━━━ Teks Bacaan
OPINI : Rancangan UU Penyiaran Menjadi Momok Menakutkan Bagi Jurnalis

Oleh : Jumardin, S.Ip

Baru baru-baru ini ada salah satu Isu paling hangat yang di perbincangan oleh semua kalangan utamanya para pekerja di bidang jurnalistik di negeri ini, yakni terkait Rancangan Undang-Undang Penyiaran (RUU Penyiaran) yang tengah disusun oleh DPR benar-benar mengancam iklim demokrasi dan kebebasan pers di Indonesia.

bahwasanya Sejumlah pasal multitafsir dan sangat berpotensi digunakan oleh alat kekuasaan untuk membatasi kebebasan sipil dan partisipasi publik.

Bacaan Lainnya

Salah satu yang menjadi sorotan utama kami dan khususnya saya secara pribadi sebagai pekerja dalam dunia jurnalistik adalah substansi Pasal 50 B ayat (2) huruf c terkait larangan liputan investigasi jurnalistik. Hal ini jelas merugikan masyarakat.

Sebab, dalam lingkup pemberantasan korupsi, produk jurnalistik kerap menjadi kanal alternatif untuk membongkar praktik kejahatan atau penyimpangan tindakan pejabat publik maupun lainnya.

Sebagai pilar keempat demokrasi, media punya peran strategis dan taktis dalam membangun demokrasi, khususnya yang melibatkan masyarakat sebagai fungsi Watchdog (Penjaga). Revisi UU No. 32 Tahun 2002 tentang Penyiaran yang merupakan inisiatif DPR bertolak belakang dengan semangat demokrasi dan menjadi polemik di masyarakat. Hal ini tatkala draft naskah RUU per 24 Maret 2024 yang sedang berproses di Badan Legislasi (Baleg) DPR RI, terkait Standar Isi Siaran (SIS) yang memuat batasan, larangan dan kewajiban bagi penyelenggara penyiaran serta kewenangan KPI, secara tersurat memuat ketentuan larangan liputan eksklusif investigasi jurnalistik.
━━━━━━
**Soal dan Tugas**:
- A) Ubahlah paragraf dalam opini tentang RUU Penyiaran yang diawali "Sebagai pilar keempat demokrasi" menjadi daftar butir yang lebih ringkas tanpa menghilangkan fakta utamanya.
- B) Lanjutkan opini tentang RUU Penyiaran mulai dari kalimat terakhir yang ditampilkan.
Item-item yang menyertai teks ini tidak diperlukan untuk mengerjakan tugas.
━━━ Cuplikan Data
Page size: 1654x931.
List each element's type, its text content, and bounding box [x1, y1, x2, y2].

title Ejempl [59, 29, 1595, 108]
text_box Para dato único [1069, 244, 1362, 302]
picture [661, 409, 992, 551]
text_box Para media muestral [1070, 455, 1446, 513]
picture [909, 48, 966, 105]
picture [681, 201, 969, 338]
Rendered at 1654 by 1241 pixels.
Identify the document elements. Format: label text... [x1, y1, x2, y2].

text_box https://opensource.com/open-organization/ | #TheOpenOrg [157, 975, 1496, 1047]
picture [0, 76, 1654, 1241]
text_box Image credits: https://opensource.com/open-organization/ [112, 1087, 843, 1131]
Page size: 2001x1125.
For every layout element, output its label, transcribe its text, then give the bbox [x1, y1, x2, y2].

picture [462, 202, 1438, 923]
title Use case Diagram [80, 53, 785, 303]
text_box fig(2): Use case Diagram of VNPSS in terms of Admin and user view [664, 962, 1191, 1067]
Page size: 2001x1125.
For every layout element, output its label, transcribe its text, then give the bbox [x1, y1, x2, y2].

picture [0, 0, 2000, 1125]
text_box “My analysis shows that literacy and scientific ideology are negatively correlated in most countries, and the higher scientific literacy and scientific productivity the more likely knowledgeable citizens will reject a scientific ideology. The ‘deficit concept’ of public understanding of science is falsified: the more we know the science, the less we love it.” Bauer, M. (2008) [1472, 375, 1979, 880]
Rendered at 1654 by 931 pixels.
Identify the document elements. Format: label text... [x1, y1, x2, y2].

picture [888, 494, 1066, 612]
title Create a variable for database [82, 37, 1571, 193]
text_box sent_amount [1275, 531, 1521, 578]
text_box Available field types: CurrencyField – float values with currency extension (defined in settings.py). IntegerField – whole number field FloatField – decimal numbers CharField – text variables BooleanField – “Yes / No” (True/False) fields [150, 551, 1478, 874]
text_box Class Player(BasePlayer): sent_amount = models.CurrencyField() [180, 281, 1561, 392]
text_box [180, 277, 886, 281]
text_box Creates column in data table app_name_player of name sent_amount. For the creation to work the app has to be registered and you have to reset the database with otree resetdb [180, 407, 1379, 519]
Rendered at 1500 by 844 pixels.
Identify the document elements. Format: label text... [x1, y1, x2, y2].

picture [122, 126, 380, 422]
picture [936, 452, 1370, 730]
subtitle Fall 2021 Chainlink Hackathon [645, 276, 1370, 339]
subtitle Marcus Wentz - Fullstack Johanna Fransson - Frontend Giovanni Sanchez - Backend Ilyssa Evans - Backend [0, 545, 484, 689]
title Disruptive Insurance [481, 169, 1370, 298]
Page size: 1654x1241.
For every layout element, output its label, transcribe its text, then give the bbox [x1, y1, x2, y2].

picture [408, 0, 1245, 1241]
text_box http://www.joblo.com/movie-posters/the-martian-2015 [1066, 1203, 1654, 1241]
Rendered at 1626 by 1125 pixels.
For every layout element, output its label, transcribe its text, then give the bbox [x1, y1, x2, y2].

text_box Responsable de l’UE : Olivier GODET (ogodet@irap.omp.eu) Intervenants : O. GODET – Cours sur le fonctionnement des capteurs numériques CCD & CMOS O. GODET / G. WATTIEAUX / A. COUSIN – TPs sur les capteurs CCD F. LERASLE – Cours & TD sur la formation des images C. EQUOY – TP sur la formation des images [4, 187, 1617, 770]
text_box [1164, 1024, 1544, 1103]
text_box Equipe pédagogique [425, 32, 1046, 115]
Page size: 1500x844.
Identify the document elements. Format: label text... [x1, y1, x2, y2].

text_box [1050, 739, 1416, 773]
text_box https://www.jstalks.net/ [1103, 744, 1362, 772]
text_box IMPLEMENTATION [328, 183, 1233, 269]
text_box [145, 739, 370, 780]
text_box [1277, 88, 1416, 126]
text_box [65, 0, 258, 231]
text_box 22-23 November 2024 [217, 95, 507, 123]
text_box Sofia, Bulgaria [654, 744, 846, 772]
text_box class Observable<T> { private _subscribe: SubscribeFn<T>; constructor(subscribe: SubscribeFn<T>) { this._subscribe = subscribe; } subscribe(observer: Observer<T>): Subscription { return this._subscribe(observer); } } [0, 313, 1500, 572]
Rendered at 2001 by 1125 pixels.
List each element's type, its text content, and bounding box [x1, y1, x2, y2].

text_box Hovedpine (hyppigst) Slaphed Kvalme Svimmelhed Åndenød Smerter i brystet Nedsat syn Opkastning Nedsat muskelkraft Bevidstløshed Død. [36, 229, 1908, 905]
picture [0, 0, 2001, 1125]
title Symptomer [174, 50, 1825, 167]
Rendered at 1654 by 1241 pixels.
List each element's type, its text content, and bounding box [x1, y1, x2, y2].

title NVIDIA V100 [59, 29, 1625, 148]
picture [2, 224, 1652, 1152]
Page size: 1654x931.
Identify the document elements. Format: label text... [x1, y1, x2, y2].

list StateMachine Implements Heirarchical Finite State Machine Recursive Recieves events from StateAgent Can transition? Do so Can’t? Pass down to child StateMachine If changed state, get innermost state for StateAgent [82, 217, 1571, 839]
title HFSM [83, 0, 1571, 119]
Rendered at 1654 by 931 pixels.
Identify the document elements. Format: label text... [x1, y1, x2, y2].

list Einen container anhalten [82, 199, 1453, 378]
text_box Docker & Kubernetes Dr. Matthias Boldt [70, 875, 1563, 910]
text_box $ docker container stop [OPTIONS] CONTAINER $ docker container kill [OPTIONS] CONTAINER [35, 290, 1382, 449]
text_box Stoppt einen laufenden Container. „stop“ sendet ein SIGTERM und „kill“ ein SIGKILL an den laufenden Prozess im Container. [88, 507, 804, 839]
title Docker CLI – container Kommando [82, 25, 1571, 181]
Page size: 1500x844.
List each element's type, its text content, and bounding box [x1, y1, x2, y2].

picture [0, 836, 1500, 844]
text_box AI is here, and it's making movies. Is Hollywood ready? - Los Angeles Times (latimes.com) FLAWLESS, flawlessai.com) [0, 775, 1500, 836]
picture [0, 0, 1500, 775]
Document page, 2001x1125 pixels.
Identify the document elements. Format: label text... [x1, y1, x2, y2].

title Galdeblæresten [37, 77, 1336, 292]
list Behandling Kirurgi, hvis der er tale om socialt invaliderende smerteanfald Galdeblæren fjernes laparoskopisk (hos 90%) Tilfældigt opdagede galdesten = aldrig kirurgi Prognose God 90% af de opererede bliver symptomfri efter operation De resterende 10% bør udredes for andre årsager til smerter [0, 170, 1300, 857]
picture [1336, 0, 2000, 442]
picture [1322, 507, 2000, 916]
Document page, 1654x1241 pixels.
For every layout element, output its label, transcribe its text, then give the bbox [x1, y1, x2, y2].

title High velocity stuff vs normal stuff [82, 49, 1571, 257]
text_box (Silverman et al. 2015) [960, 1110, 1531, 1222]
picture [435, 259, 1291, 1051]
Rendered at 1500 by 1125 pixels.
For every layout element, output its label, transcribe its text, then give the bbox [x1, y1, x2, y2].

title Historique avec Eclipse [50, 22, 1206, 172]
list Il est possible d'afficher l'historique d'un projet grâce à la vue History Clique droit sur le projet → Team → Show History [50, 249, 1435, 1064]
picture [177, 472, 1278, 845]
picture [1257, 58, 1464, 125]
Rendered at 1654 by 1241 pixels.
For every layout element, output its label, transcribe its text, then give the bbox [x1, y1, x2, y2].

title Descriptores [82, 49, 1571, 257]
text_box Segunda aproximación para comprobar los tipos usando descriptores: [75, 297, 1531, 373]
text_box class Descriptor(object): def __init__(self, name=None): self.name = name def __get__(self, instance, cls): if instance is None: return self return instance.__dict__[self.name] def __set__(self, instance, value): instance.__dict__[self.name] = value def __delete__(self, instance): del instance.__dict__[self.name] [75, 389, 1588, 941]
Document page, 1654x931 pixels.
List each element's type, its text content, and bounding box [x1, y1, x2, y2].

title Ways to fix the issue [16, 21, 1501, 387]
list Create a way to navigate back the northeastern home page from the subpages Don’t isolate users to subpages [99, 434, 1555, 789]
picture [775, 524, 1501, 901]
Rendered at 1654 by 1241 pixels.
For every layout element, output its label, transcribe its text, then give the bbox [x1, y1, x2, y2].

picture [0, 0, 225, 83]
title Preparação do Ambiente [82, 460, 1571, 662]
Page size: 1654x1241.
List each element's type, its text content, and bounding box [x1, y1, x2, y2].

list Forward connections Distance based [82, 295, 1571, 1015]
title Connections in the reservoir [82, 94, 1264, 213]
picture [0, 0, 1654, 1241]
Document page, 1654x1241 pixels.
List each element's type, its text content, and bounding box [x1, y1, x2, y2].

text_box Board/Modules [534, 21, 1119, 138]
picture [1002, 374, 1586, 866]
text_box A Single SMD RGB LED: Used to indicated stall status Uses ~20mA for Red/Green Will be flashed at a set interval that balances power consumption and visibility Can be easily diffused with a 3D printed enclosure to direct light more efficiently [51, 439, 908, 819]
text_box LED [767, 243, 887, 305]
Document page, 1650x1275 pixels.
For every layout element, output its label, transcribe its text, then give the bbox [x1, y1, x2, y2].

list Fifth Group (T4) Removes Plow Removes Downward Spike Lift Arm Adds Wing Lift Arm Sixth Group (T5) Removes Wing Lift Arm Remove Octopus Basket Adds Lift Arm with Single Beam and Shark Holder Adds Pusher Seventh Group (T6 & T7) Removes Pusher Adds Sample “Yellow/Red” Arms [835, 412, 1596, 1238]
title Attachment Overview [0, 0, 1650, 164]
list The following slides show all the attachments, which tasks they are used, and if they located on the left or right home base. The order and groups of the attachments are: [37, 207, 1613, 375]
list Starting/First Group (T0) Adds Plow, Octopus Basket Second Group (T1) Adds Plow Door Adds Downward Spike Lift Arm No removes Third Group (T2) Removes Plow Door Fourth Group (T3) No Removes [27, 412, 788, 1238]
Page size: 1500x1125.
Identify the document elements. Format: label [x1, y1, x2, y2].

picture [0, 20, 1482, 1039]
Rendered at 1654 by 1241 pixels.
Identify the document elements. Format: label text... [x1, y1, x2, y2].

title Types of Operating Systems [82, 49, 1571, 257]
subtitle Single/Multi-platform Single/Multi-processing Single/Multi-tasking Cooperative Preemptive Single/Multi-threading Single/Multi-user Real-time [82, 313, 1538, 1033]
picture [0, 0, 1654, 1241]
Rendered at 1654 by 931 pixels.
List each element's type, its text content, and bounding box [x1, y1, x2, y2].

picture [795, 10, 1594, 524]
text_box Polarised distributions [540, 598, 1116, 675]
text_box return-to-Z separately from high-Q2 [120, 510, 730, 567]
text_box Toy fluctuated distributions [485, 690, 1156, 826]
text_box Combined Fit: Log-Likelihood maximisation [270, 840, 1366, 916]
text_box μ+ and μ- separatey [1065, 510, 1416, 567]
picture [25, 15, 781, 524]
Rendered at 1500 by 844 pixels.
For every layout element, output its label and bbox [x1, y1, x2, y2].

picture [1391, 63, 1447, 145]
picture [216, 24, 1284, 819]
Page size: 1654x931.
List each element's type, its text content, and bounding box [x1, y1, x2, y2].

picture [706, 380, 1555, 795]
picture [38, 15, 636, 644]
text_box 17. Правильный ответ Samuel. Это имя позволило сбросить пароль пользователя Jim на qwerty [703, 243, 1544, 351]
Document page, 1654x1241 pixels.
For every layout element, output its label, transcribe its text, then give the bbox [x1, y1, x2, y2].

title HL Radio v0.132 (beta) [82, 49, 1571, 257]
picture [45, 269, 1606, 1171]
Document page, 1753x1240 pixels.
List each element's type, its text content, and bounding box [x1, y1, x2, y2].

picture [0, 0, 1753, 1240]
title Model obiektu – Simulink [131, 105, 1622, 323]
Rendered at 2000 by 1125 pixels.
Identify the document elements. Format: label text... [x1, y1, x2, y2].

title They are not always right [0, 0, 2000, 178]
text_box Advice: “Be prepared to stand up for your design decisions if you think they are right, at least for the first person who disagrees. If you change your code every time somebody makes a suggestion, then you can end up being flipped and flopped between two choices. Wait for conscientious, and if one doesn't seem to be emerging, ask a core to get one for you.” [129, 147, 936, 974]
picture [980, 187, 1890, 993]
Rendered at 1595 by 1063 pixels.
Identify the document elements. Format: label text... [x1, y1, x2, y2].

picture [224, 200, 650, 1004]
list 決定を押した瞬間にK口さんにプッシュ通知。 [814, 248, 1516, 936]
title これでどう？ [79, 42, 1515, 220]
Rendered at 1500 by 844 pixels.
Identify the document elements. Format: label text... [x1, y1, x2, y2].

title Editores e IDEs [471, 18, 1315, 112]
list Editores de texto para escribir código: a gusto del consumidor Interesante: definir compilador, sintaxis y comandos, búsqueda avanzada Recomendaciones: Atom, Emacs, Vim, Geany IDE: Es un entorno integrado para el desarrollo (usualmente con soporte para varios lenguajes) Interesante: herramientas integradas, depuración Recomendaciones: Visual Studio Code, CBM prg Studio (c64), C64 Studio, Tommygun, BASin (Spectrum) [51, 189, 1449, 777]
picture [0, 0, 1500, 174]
━━━━━━
**Kunci Jawaban Latihan**:
- A)
- Sebagai pilar keempat demokrasi, media berperan strategis dan taktis dalam membangun demokrasi, terutama dalam fungsi penjaga (watchdog) yang melibatkan masyarakat.
- Revisi UU No. 32 Tahun 2002 tentang Penyiaran yang diprakarsai DPR dinilai bertolak belakang dengan semangat demokrasi dan menimbulkan polemik di masyarakat.
- Draf RUU per 24 Maret 2024 yang sedang berproses di Badan Legislasi (Baleg) DPR RI memuat Standar Isi Siaran (SIS), yaitu batasan, larangan, dan kewajiban bagi penyelenggara penyiaran serta kewenangan KPI.
- Draf tersebut secara tersurat melarang liputan eksklusif investigasi jurnalistik.

- B)
Rancangan tersebut tentu bermasalah dan patut ditolak karena bukan hanya mengancam kebebasan pers, tapi juga kabar buruk bagi masa depan gerakan para antikorupsi di negeri ini.

8 point penting yang harus di perhatikan bagi fublik jurnalistik dan masyarakat umum terkait keberadaan rancangan itu.

Pertama, RUU Penyiaran menambah daftar panjang regulasi yang tidak pro terhadap pemberantasan korupsi. Dalam beberapa waktu belakang, tidak sedikit regulasi yang diubah justru tidak sejalan dengan prinsip gerakan demokrasi, HAM, antikorupsi, hingga penyelamatan sumber daya alam. Seperti revisi UU KPK, UU Pemasyarakatan, UU Minerba, dan UU Cipta Kerja. Adanya norma yang membatasi konten investigatif tersebut justru berpotensi semakin menghambat kerja-kerja masyarakat sipil.

Kedua, bertentangan dengan prinsip tata kelola pemerintahan yang baik. Pelarangan konten liputan investigasi jurnalistik dalam RUU Penyiaran tidak sejalan dengan nilai transparansi, partisipasi, dan akuntabilitas sebagai prinsip Good Governance. Karena karya liputan investigasi merupakan salah satu bentuk paling efektif yang dihasilkan dari partisipasi publik dalam memberikan informasi dugaan pelanggaran kejahatan atau kebijakan publik kepada jurnalis. Produk jurnalisme investigasi juga bagian dari upaya mewujudkan tata kelola pemerintahan yang lebih demokratis.

Ketiga, konten jurnalistik investigatif jadi kanal yang paling efektif dan aman bagi peniup pluit (whistleblower). Dalam konteks pemberantasan korupsi maupun gerakan masyarakat sipil, tidak sedikit kasus yang terungkap berasal dari informasi publik yang diinvestigasi oleh jurnalis. Meski ada beberapa kanal whistleblower, namun masyarakat cenderung lebih percaya pada para jurnalis maupun inisiatif kolaborasi investigasi jurnalistik yang dilakukan oleh jurnalis, seperti Klub Jurnalis Investigasi (KJI) dan IndonesiaLeaks yang juga jadi bentuk pengawasan terhadap kebijakan maupun pejabat publik.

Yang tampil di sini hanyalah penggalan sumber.